Jake the donkey

There’s not a lot to say about Jake, who lives next door, and sometimes gets out into the field behind us, except that he’s been adopted from his previous home in the hills above Wooley, and he has the normal stentorious bray associated with robust donkeys.

Except. Except that donkeys around and about Allendale have been popular for some time. Eileen Finn, at Thornley Gate, had a pair of sanctuary donkeys for some years, and I’m sure there was another beloved donkey up Shilburn Road a decade and more ago. I wondered what sort of role donkeys might have played in these Allen Valleys, over the years, apart from being beloved creatures in a few isolated homes.

I knew, of course, having read the various visitors’ information boards around the area, that pit and pack ponies were heavily used to transport lead ore from deep within the mines, and on to the smelters. Well, according to contemporary paintings of lead mining on Alston Moor, during the so-called Regency Period (also the Napoleonic Wars), as collected into a book, Images of Industry: North Pennine Lead Miners in the Regency Period, by Ian Forbes, former director at Killhope Lead Mining Museum . . . according to these water-colours and pen-and-ink drawings, donkeys were also beasts of burden of importance to the lead miners. Which makes a certain sense, of course. So these friendly/truculent/long-suffering creatures did play an important role in the development of these valleys.

I think it was only this year sometime that we saw the collection of short films called ‘The Ballad of Buster Scruggs‘ one of which had the prospector, played by Tom Waits, leading his donkey to his stake. Donkeys and prospectors somehow seem to be an iconic image of the gold rush days in the States, don’t they?

Besides which, as we know very well, Jake is kind of a unique individual. Although I’ve only crept up on him to take his photo, and haven’t really been introduced properly, we know perfectly well when he’s out in the open air! You really have to hear a donkey’s bray to understand just how strange and cacophonous it actually is!

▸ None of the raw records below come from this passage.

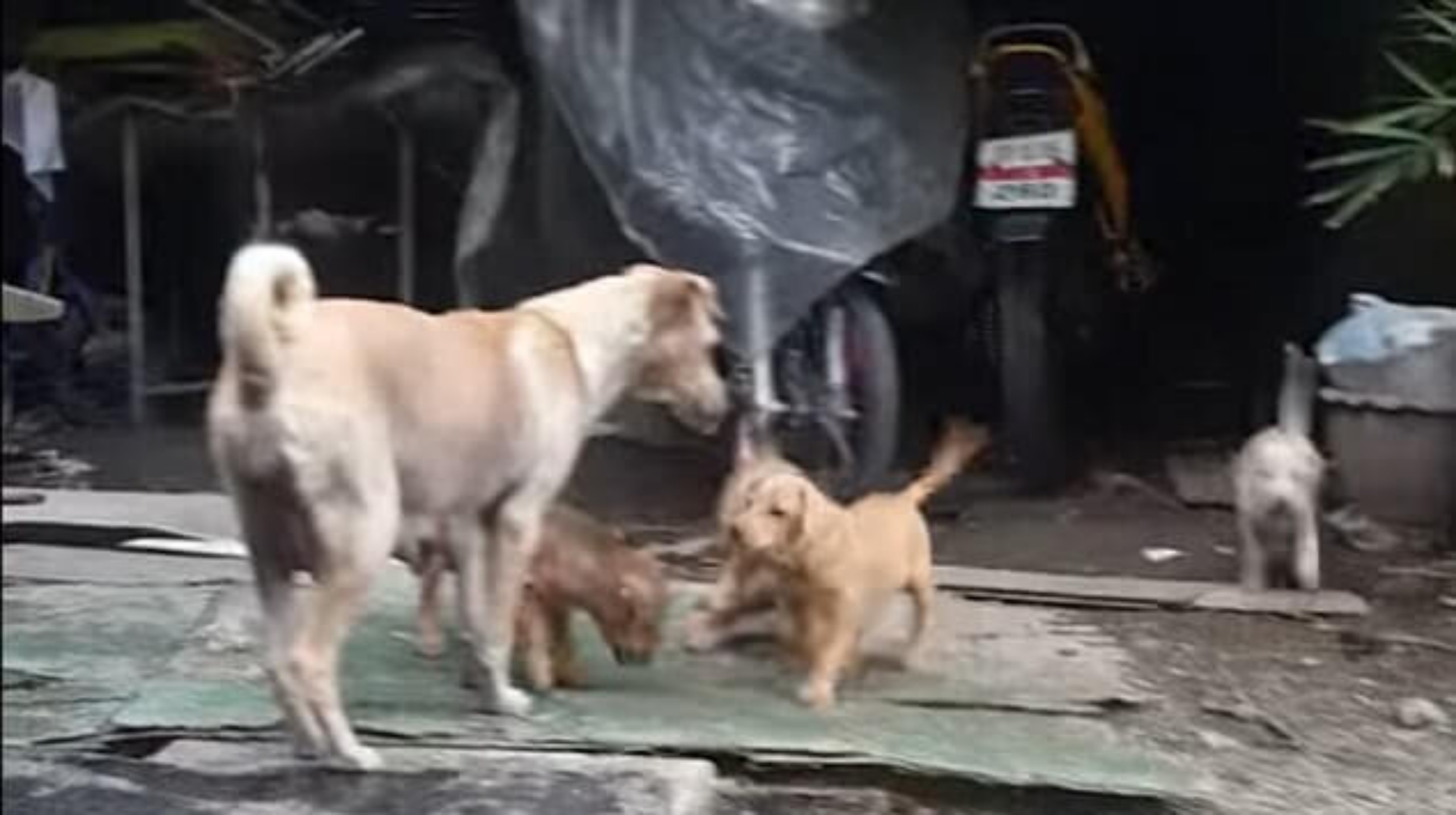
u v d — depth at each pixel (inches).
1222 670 205.2
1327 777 176.1
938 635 211.6
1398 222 309.6
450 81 307.1
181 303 380.2
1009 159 272.8
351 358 159.3
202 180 375.6
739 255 246.2
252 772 165.8
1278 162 362.0
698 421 193.3
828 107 255.6
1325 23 344.8
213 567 239.5
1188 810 166.4
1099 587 233.5
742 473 210.2
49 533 254.4
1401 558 251.0
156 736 177.0
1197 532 269.0
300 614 166.2
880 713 184.9
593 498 275.3
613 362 185.0
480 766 167.0
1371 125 234.2
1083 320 317.4
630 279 187.5
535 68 261.7
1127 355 344.8
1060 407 298.4
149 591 227.8
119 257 386.0
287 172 354.0
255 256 154.5
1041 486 285.7
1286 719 190.7
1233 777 174.7
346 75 329.4
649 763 168.2
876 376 256.7
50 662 199.2
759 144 251.4
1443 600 232.5
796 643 190.1
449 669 195.3
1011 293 278.5
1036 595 230.5
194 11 384.8
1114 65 367.2
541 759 168.9
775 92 254.5
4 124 362.6
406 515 168.7
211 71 354.0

I’d finished my little photo book of the ‘Friends of our Garden’ to entrance our grandsons, before I remembered Jake, so he’s not featured in that effort. But it seems fair that at least one local donkey should be represented in the diary, this year, if only as a tribute to their pack-burden history here.

And furthermore, a cuddly image of a local donkey should be an important component of the final ‘book of the blog’ when it’s printed in January of 2020. So, welcome Jake!

3 Comments

  1. Jake lived with us before moving to Sparty Lea.

    Brilliant that Jake is included in the diary and what a lovely piece you have written here

    Thank you Larry

  2. I love donkeys, they’re very human friendly despite the appalling way humans have treated them over the centuries . I think they prefer living with other donkeys or horses as they don’t like being alone

  3. Our favourite donkey in Allendale was George who lived in the field up Leadside Bank where the lovely new eco-house now stands. He learned to associate our voices with the probable arrival of an organic carrot and would bray enthusiastically when he heard us coming up the hill. He’d gently take a chunk of carrot, give it a quick chomp then try unconvincingly to hide it in the corner of his mouth so the next portion could be hurried along.